Turfgrass Quality, Growth, and Water Use Influenced by Salinity and Water Stress

Limited water resources in the arid southwestern USA have created greater interest on the part of municipalities to utilize nonpotable waters in urban areas. Research was conducted to assess the feasibility of using a perched saline aquifer as an alternative irrigation source for turfgrass. Two line‐source irrigation gradients, one using municipal water with an EC of ≈ 1.1 dS m −1 and the other using saline aquifer water blended with municipal water to an EC of 6.0 dS m −1 , were established to impose a salinity and/or water deficit gradient on tall fescue ( Festuca arundinacea Schreb. ‘Monarch’) and an improved common bermudagrass ( Cynodon dactylon L. ‘Numex Sahara’). Yield was found to be highly correlated with actual evapotranspiration (ET a ) ( r = 0.92, P < 0.001 for bermudagrass; r = 0.83, P < 0.001 for tall fescue), regardless of how the stress was imposed.
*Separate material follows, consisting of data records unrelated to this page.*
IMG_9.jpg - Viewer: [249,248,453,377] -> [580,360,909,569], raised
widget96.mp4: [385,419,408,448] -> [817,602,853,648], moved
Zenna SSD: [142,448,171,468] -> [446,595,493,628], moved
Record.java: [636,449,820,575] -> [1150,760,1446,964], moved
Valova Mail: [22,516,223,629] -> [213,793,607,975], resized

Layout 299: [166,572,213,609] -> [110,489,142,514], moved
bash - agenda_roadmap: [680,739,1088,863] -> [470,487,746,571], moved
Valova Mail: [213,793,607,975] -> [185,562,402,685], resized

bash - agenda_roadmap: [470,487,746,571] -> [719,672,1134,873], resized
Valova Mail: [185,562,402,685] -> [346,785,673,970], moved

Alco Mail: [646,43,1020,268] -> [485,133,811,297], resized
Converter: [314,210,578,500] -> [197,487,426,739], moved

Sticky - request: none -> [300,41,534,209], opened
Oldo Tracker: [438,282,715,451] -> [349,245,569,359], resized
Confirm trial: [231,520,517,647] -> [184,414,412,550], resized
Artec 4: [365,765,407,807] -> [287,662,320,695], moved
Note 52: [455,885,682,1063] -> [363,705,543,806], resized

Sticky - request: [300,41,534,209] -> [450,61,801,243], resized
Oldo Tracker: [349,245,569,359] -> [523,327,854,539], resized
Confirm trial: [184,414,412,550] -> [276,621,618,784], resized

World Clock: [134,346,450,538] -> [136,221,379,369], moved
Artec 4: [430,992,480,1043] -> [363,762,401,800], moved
Relative ET a (ratio of ET a to maximum ET a under municipal irrigation) values as a function of the summation of the leaf‐to‐air temperature differences also indicated no distinguishable change in stress response based on water quality ( r = 0.94, P < 0.001 for tall fescue; r = 0.86, P <0.001 for bermudagrass). Relative turf color and percent cover remained unchanged if the ratio of irrigation volume to potential evapotranspiration ( I /ET o ) remained above species‐specific threshold values of 0.80 for tall fescue and 0.65 for bermudagrass. Below these thresholds, cover and color declined linearly, with differences due to water quality treatment in tall fescue but with no differences due to water quality treatment in bermudagrass.